Repeat each of the rows below word for word, leaving out the pictures.

Supplied material:
****************************************

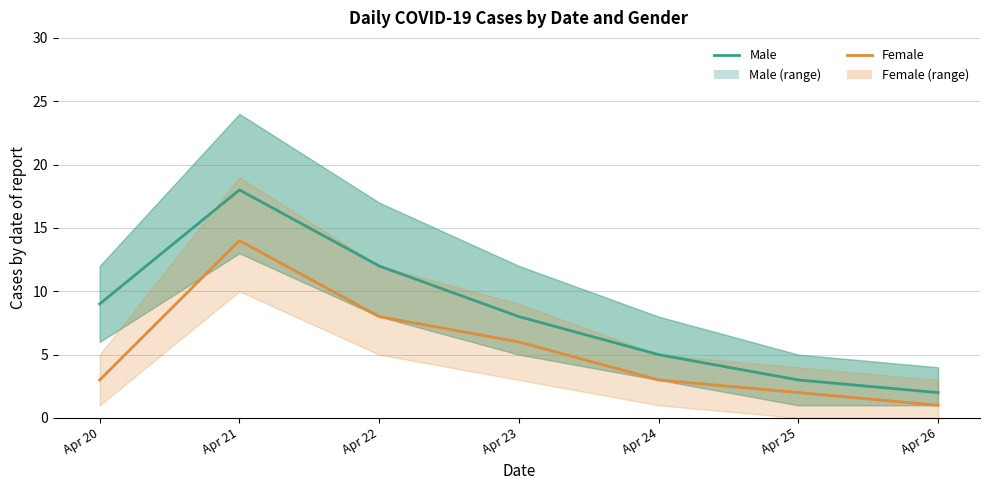

What is the value of the Female point at the 2nd from the left?

14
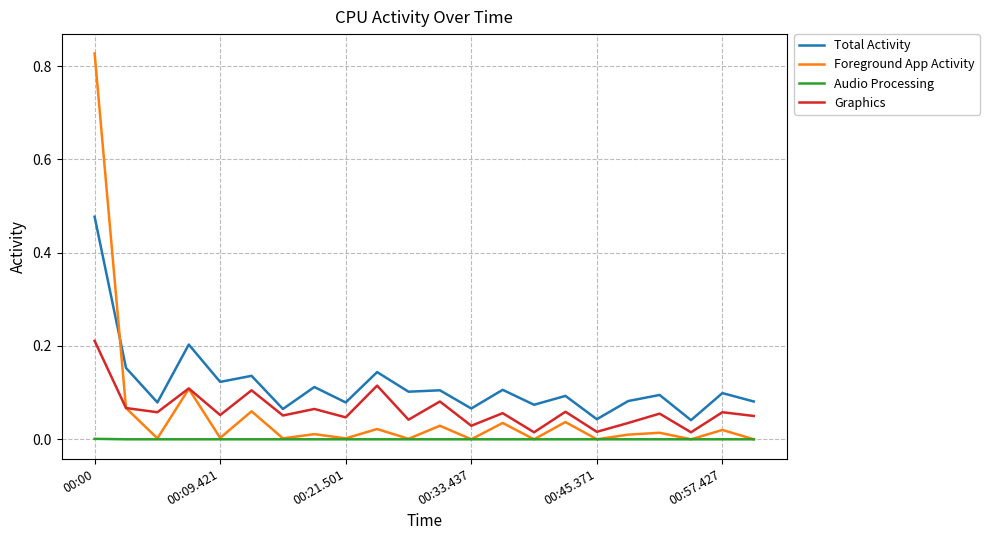

Which series has the widest spread of values?

Foreground App Activity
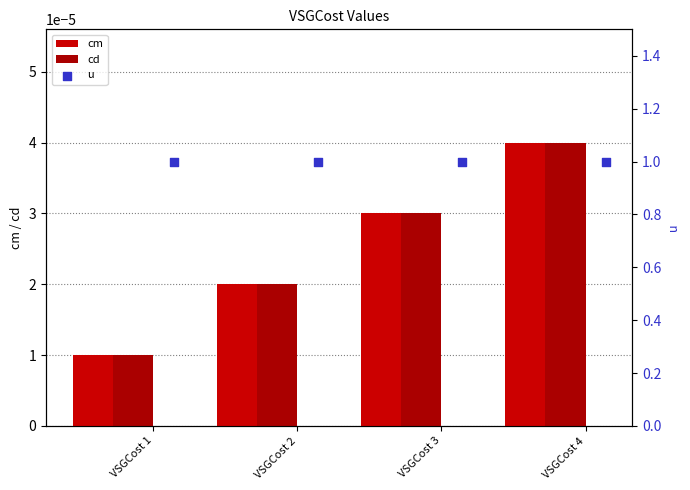

What is the total value across all series at VSGCost 2?

1.0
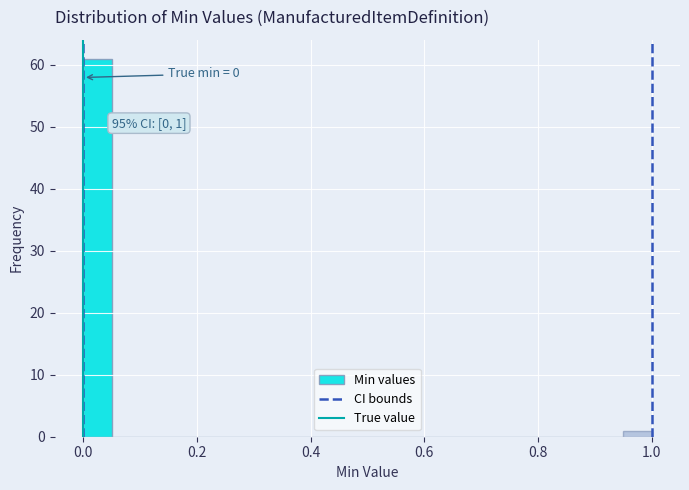

Around what value on the x-axis is the tallest bar? Give the approximate position of its centre, as read against the axis.

0.02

****************************************

Response to this exercise:
What is the value of the Female point at the 2nd from the left?

14

Which series has the widest spread of values?

Foreground App Activity

What is the total value across all series at VSGCost 2?

1.0

Around what value on the x-axis is the tallest bar? Give the approximate position of its centre, as read against the axis.

0.02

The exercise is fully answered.